SAN FRANCISCO — A woman who was arrested and charged with distributing fentanyl in the Bay Area, along with other members of her family, has been sentenced to three years in federal prison, court records show.
Leydis Yaneth Cruz, 43, of Oakland, was sentenced last month to three years and two months in prison, along with a four-year supervised release term. Prosecutors say she sold fentanyl to an undercover federal agent and that a co-defendant followed up the deal by selling 1,000 fentanyl pills to the agent. When Cruz was arrested, she was in possession of more than three pounds of fentanyl, and several ounces of cocaine and methamphetamine, according to court records.
The prosecution was made as part of a federal operation known as the Federal Initiative in the Tenderloin, or FIT. It is one that came in response to continually spiking fentanyl overdose deaths — the drug killed more than twice as many people in the United States as firearms last year. The program has been criticized by San Francisco District Attorney Chesa Boudin as a means of circumventing sanctuary city laws, since many of those prosecuted end up being deported.

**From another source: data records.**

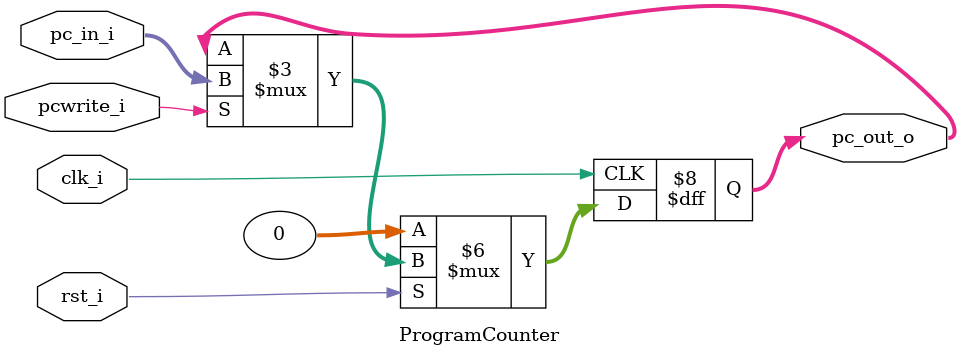
<source format=v>


module ProgramCounter(
    clk_i,
	rst_i,
    pcwrite_i,
	pc_in_i,
	pc_out_o
	);

//I/O ports
input           clk_i;
input	        rst_i;
input           pcwrite_i;
input  [32-1:0] pc_in_i;
output [32-1:0] pc_out_o;

//Internal Signals
reg    [32-1:0] pc_out_o;

//Parameter


//Main function
always @(posedge clk_i) begin
    if(~rst_i)
	    pc_out_o <= 0;
	else if (pcwrite_i)
	    pc_out_o <= pc_in_i;
end

endmodule

</source>
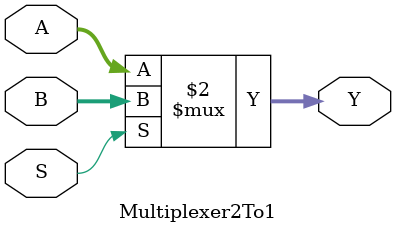
<source format=v>
module Multiplexer2To1 #(parameter N = 8)
(
		input [N-1:0] A, B,  	 //declare data inputs
		input S, 					 //declare select input
		output [N-1:0] Y			 //declare output
);
		assign Y = S==0 ? A : B; //select input
endmodule

</source>
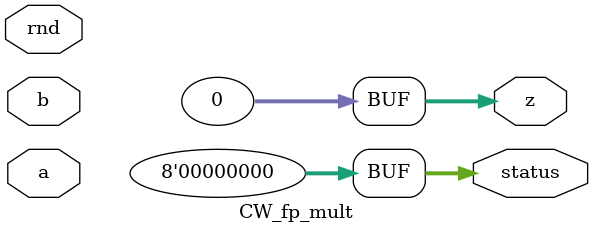
<source format=v>
module CW_fp_mult(a, b, rnd, status, z);

parameter sig_width = 23;
parameter exp_width = 8;
parameter ieee_compliance = 1;

input [sig_width + exp_width:0] a;
input [sig_width + exp_width:0] b;
input [2:0] rnd;
output [sig_width + exp_width:0] z;
output [7:0] status;

assign status = 8'h0;
assign z = {(sig_width+exp_width+1){1'b0}};

endmodule

</source>
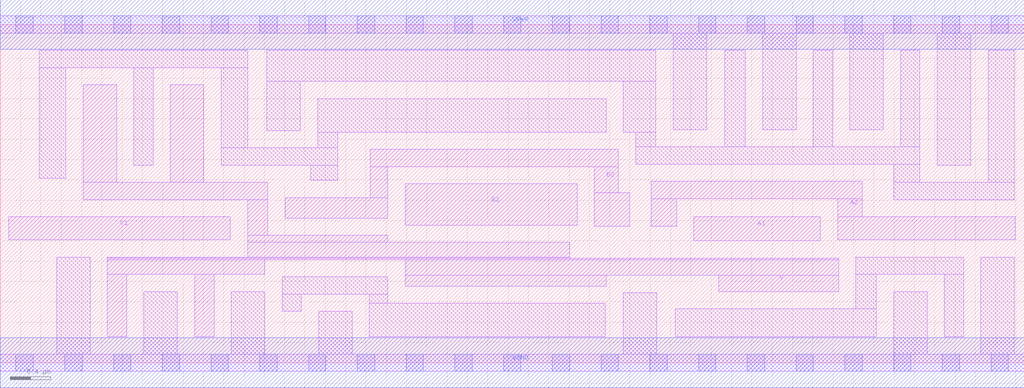
<source format=lef>
# Copyright 2020 The SkyWater PDK Authors
#
# Licensed under the Apache License, Version 2.0 (the "License");
# you may not use this file except in compliance with the License.
# You may obtain a copy of the License at
#
#     https://www.apache.org/licenses/LICENSE-2.0
#
# Unless required by applicable law or agreed to in writing, software
# distributed under the License is distributed on an "AS IS" BASIS,
# WITHOUT WARRANTIES OR CONDITIONS OF ANY KIND, either express or implied.
# See the License for the specific language governing permissions and
# limitations under the License.
#
# SPDX-License-Identifier: Apache-2.0

VERSION 5.7 ;
  NAMESCASESENSITIVE ON ;
  NOWIREEXTENSIONATPIN ON ;
  DIVIDERCHAR "/" ;
  BUSBITCHARS "[]" ;
UNITS
  DATABASE MICRONS 200 ;
END UNITS
MACRO sky130_fd_sc_lp__a221oi_4
  CLASS CORE ;
  FOREIGN sky130_fd_sc_lp__a221oi_4 ;
  ORIGIN  0.000000  0.000000 ;
  SIZE  10.08000 BY  3.330000 ;
  SYMMETRY X Y R90 ;
  SITE unit ;
  PIN A1
    ANTENNAGATEAREA  1.260000 ;
    DIRECTION INPUT ;
    USE SIGNAL ;
    PORT
      LAYER li1 ;
        RECT 6.830000 1.200000 8.075000 1.435000 ;
    END
  END A1
  PIN A2
    ANTENNAGATEAREA  1.260000 ;
    DIRECTION INPUT ;
    USE SIGNAL ;
    PORT
      LAYER li1 ;
        RECT 6.410000 1.345000 6.660000 1.615000 ;
        RECT 6.410000 1.615000 8.485000 1.785000 ;
        RECT 8.245000 1.210000 9.995000 1.435000 ;
        RECT 8.245000 1.435000 8.485000 1.615000 ;
    END
  END A2
  PIN B1
    ANTENNAGATEAREA  1.260000 ;
    DIRECTION INPUT ;
    USE SIGNAL ;
    PORT
      LAYER li1 ;
        RECT 3.985000 1.355000 5.680000 1.760000 ;
    END
  END B1
  PIN B2
    ANTENNAGATEAREA  1.260000 ;
    DIRECTION INPUT ;
    USE SIGNAL ;
    PORT
      LAYER li1 ;
        RECT 2.805000 1.425000 3.815000 1.625000 ;
        RECT 3.645000 1.625000 3.815000 1.930000 ;
        RECT 3.645000 1.930000 6.085000 2.100000 ;
        RECT 5.850000 1.345000 6.200000 1.675000 ;
        RECT 5.850000 1.675000 6.085000 1.930000 ;
    END
  END B2
  PIN C1
    ANTENNAGATEAREA  1.260000 ;
    DIRECTION INPUT ;
    USE SIGNAL ;
    PORT
      LAYER li1 ;
        RECT 0.085000 1.210000 2.265000 1.435000 ;
    END
  END C1
  PIN Y
    ANTENNADIFFAREA  2.116800 ;
    DIRECTION OUTPUT ;
    USE SIGNAL ;
    PORT
      LAYER li1 ;
        RECT 0.815000 1.605000 2.635000 1.775000 ;
        RECT 0.815000 1.775000 1.145000 2.735000 ;
        RECT 1.055000 0.255000 1.245000 0.870000 ;
        RECT 1.055000 0.870000 2.605000 1.015000 ;
        RECT 1.055000 1.015000 8.255000 1.030000 ;
        RECT 1.055000 1.030000 5.605000 1.040000 ;
        RECT 1.675000 1.775000 2.005000 2.735000 ;
        RECT 1.915000 0.255000 2.105000 0.870000 ;
        RECT 2.435000 1.040000 5.605000 1.185000 ;
        RECT 2.435000 1.185000 3.815000 1.255000 ;
        RECT 2.435000 1.255000 2.635000 1.605000 ;
        RECT 3.985000 0.755000 5.965000 0.860000 ;
        RECT 3.985000 0.860000 8.255000 1.015000 ;
        RECT 7.075000 0.700000 8.255000 0.860000 ;
    END
  END Y
  PIN VGND
    DIRECTION INOUT ;
    USE GROUND ;
    PORT
      LAYER met1 ;
        RECT 0.000000 -0.245000 10.080000 0.245000 ;
    END
  END VGND
  PIN VPWR
    DIRECTION INOUT ;
    USE POWER ;
    PORT
      LAYER met1 ;
        RECT 0.000000 3.085000 10.080000 3.575000 ;
    END
  END VPWR
  OBS
    LAYER li1 ;
      RECT 0.000000 -0.085000 10.080000 0.085000 ;
      RECT 0.000000  3.245000 10.080000 3.415000 ;
      RECT 0.385000  1.815000  0.645000 2.905000 ;
      RECT 0.385000  2.905000  2.435000 3.075000 ;
      RECT 0.555000  0.085000  0.885000 1.040000 ;
      RECT 1.315000  1.945000  1.505000 2.905000 ;
      RECT 1.415000  0.085000  1.745000 0.700000 ;
      RECT 2.175000  1.945000  3.325000 2.115000 ;
      RECT 2.175000  2.115000  2.435000 2.905000 ;
      RECT 2.275000  0.085000  2.605000 0.700000 ;
      RECT 2.625000  2.285000  2.955000 2.770000 ;
      RECT 2.625000  2.770000  6.455000 3.075000 ;
      RECT 2.775000  0.505000  2.965000 0.675000 ;
      RECT 2.775000  0.675000  3.815000 0.845000 ;
      RECT 3.055000  1.795000  3.325000 1.945000 ;
      RECT 3.125000  2.115000  3.325000 2.270000 ;
      RECT 3.125000  2.270000  5.965000 2.600000 ;
      RECT 3.135000  0.085000  3.465000 0.505000 ;
      RECT 3.635000  0.255000  5.955000 0.585000 ;
      RECT 3.635000  0.585000  3.815000 0.675000 ;
      RECT 6.135000  0.085000  6.465000 0.690000 ;
      RECT 6.135000  2.270000  6.455000 2.770000 ;
      RECT 6.255000  1.955000  9.055000 2.125000 ;
      RECT 6.255000  2.125000  6.455000 2.270000 ;
      RECT 6.625000  2.295000  6.955000 3.245000 ;
      RECT 6.645000  0.255000  8.625000 0.530000 ;
      RECT 7.135000  2.125000  7.335000 3.075000 ;
      RECT 7.505000  2.295000  7.835000 3.245000 ;
      RECT 8.005000  2.125000  8.195000 3.075000 ;
      RECT 8.365000  2.295000  8.695000 3.245000 ;
      RECT 8.425000  0.530000  8.625000 0.870000 ;
      RECT 8.425000  0.870000  9.485000 1.040000 ;
      RECT 8.795000  0.085000  9.125000 0.700000 ;
      RECT 8.795000  1.605000  9.985000 1.775000 ;
      RECT 8.795000  1.775000  9.055000 1.955000 ;
      RECT 8.865000  2.125000  9.055000 3.075000 ;
      RECT 9.225000  1.945000  9.555000 3.245000 ;
      RECT 9.295000  0.255000  9.485000 0.870000 ;
      RECT 9.655000  0.085000  9.985000 1.040000 ;
      RECT 9.725000  1.775000  9.985000 3.075000 ;
    LAYER mcon ;
      RECT 0.155000 -0.085000 0.325000 0.085000 ;
      RECT 0.155000  3.245000 0.325000 3.415000 ;
      RECT 0.635000 -0.085000 0.805000 0.085000 ;
      RECT 0.635000  3.245000 0.805000 3.415000 ;
      RECT 1.115000 -0.085000 1.285000 0.085000 ;
      RECT 1.115000  3.245000 1.285000 3.415000 ;
      RECT 1.595000 -0.085000 1.765000 0.085000 ;
      RECT 1.595000  3.245000 1.765000 3.415000 ;
      RECT 2.075000 -0.085000 2.245000 0.085000 ;
      RECT 2.075000  3.245000 2.245000 3.415000 ;
      RECT 2.555000 -0.085000 2.725000 0.085000 ;
      RECT 2.555000  3.245000 2.725000 3.415000 ;
      RECT 3.035000 -0.085000 3.205000 0.085000 ;
      RECT 3.035000  3.245000 3.205000 3.415000 ;
      RECT 3.515000 -0.085000 3.685000 0.085000 ;
      RECT 3.515000  3.245000 3.685000 3.415000 ;
      RECT 3.995000 -0.085000 4.165000 0.085000 ;
      RECT 3.995000  3.245000 4.165000 3.415000 ;
      RECT 4.475000 -0.085000 4.645000 0.085000 ;
      RECT 4.475000  3.245000 4.645000 3.415000 ;
      RECT 4.955000 -0.085000 5.125000 0.085000 ;
      RECT 4.955000  3.245000 5.125000 3.415000 ;
      RECT 5.435000 -0.085000 5.605000 0.085000 ;
      RECT 5.435000  3.245000 5.605000 3.415000 ;
      RECT 5.915000 -0.085000 6.085000 0.085000 ;
      RECT 5.915000  3.245000 6.085000 3.415000 ;
      RECT 6.395000 -0.085000 6.565000 0.085000 ;
      RECT 6.395000  3.245000 6.565000 3.415000 ;
      RECT 6.875000 -0.085000 7.045000 0.085000 ;
      RECT 6.875000  3.245000 7.045000 3.415000 ;
      RECT 7.355000 -0.085000 7.525000 0.085000 ;
      RECT 7.355000  3.245000 7.525000 3.415000 ;
      RECT 7.835000 -0.085000 8.005000 0.085000 ;
      RECT 7.835000  3.245000 8.005000 3.415000 ;
      RECT 8.315000 -0.085000 8.485000 0.085000 ;
      RECT 8.315000  3.245000 8.485000 3.415000 ;
      RECT 8.795000 -0.085000 8.965000 0.085000 ;
      RECT 8.795000  3.245000 8.965000 3.415000 ;
      RECT 9.275000 -0.085000 9.445000 0.085000 ;
      RECT 9.275000  3.245000 9.445000 3.415000 ;
      RECT 9.755000 -0.085000 9.925000 0.085000 ;
      RECT 9.755000  3.245000 9.925000 3.415000 ;
  END
END sky130_fd_sc_lp__a221oi_4
END LIBRARY

</source>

In Cruz’s case, she will be deported to Honduras after she’s freed from prison. She is currently being housed at FCI Dublin, a federal prison for women that has made national headlines in recent weeks for an ongoing sex abuse scandal that resulted in prosecution of several guards and the prison’s former warden.
Cruz’s attorney, George Boisseau, wrote in court records that Cruz was a “not good” drug dealer who accepts she made a mistake. He said Cruz has now been separated from her daughter and may never see her again.
“She cannot even fully explain to her youngest daughter … what she did to cause their separation. In her mind, there is just not enough money in the world to make up for the separation pain she feels now,” Boisseau wrote. He later added, “Her heart burdened with such thoughts, Cruz looks to the future with trepidation. Will she be permanently separated from her daughter and how will she cope with her return to Honduras?”
Boisseau wrote that Cruz fled Honduras to the United States “to escape physical abuse, poverty and a hopelessness of not being able to support her family.”
In a sentencing memo, prosecutors described Cruz as a prolific drug dealer who bought wholesale quantities of fentanyl and other drugs and repackaged them for distribution. They wrote she already re-entered the United States after one deportation and had assisted other family members with evading police.
Cuz’s adult son, 24-year-old Emilson “Playboy” Cruz-Mayorquin, of Oakland, was sentenced last year to four years in federal prison. Prosecutors described him as the most culpable person in the drug ring and said at the time of his arrest he was constructing an extravagant mansion for himself in Honduras, with marbled bathroom walls and a porch held up by Roman-style pillars.